(Bloomberg) The U.S. House of Representatives voted to revive a lapsed tax break for small businesses that encourages them to purchase equipment.
The 272-142 vote was short of the two-thirds majority needed to override a threatened veto by President Barack Obama. One Republican voted against the bill and 33 Democrats joined Republicans in supporting it.
The measure, which includes two narrower provisions for S corporations, would cost the government $79 billion over a decade in forgone revenue, according to the nonpartisan Joint Committee on Taxation.
Until Dec. 31, 2014, small businesses were able to immediately write off as much as $500,000 instead of spreading the deductions over multiple years; that level dropped to $25,000 this year. The bill passed Friday would permanently reinstate the higher limit and index it to inflation.
Republicans said Congress should act now, instead of waiting until December as it did last year, to let businesses know what tax policy will be for the current year.
“Let’s stop this monkey business,” Representative Paul Ryan of Wisconsin, chairman of the House Ways and Means Committee, said during floor debate on the measure. “Let’s stop this crazy notion of injecting all this uncertainty into small businesses.”
The White House said Obama opposes the bill because it lacks budgetary offsets and because it’s being considered outside of a plan for addressing other expiring tax breaks.

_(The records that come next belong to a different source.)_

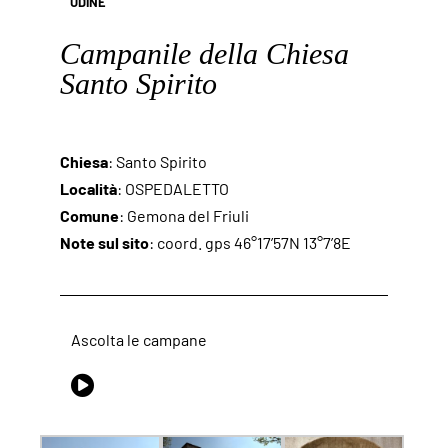
UDINE
Campanile della Chiesa
Santo Spirito
Chiesa
: Santo Spirito
Località
: OSPEDALETTO
Comune
: Gemona del Friuli
Note sul sito
: coord. gps 46°17’57N 13°7’8E
Ascolta le campane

The administration favors expanding small businesses’ ability to write off expenses as part of a broad revision of the tax code.

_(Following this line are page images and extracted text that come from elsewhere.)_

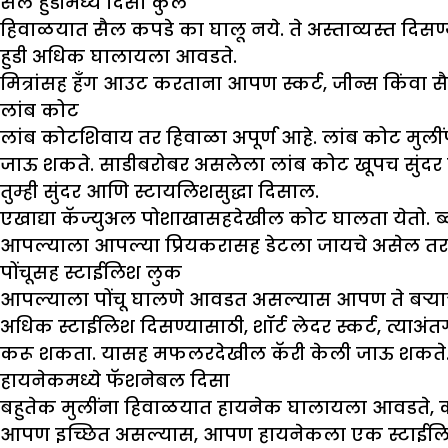
सैल हुडीमध्ये दिसा कुल
हिवाळयात सैल कपडे का घालू नये. ते अस्ताव्यस्त दिसण्
हुडी अधिक घालायला आवडते.
मित्रांसह हँग आउट करताना आपण स्कर्ट, जीन्स किंवा सै
लांब कोट
लांब कोटशिवाय तर हिवाळा अपूर्ण आहे. लांब कोट मुलींपा
जाऊ शकते. साडीबरोबर असलेला लांब कोट खूपच सुंदर वा
तुम्ही सुंदर आणि स्टायलिशसुद्धा दिसाल.
एखाद्या कॅज्युअल पोशाखासहदेखील कोट घालता येतो. 
आपल्याला आपल्या प्रियकरासह डेटला जायचे असेल त
पोंचूसह स्टाईलिश लुक
आपल्याला पोंचू घालणे आवडत असल्यास आपण ते बऱ्याच क
अधिक स्टाईलिश दिसण्यासाठी, शॉर्ट लेदर स्कर्ट, त्या
करू शकता. यासह मफलरदेखील कॅरी केली जाऊ शकते
हायनेकमध्ये फॅशनेबल दिसा
बहुतेक मुलींना हिवाळयात हायनेक घालायला आवडते, क
आपण इच्छित असल्यास, आपण हायनेकला एक स्टाईलिश ल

“To select out the low-hanging fruit for tax reform and leave the hard work for how we’re going to raise the money to pay for it for later does not make any legislative sense,” said Representative Charles Rangel, a New York Democrat.

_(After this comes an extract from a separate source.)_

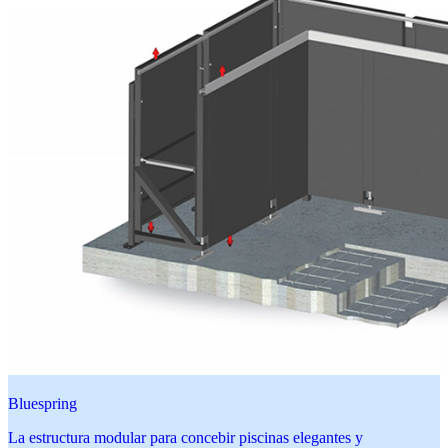
Bluespring
La estructura modular para concebir piscinas elegantes y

Senators haven’t settled on a strategy for how to address the House’s attempts to make some lapsed tax breaks a permanent part of the U.S. tax code.
Friday’s vote followed a similar House vote Thursday, in which the House passed a measure reviving expired charity tax breaks and extending them indefinitely. The vote on that bill exceeded the two-thirds threshold.
The small-business tax bill is H.R. 636. The charity tax bill is H.R. 644.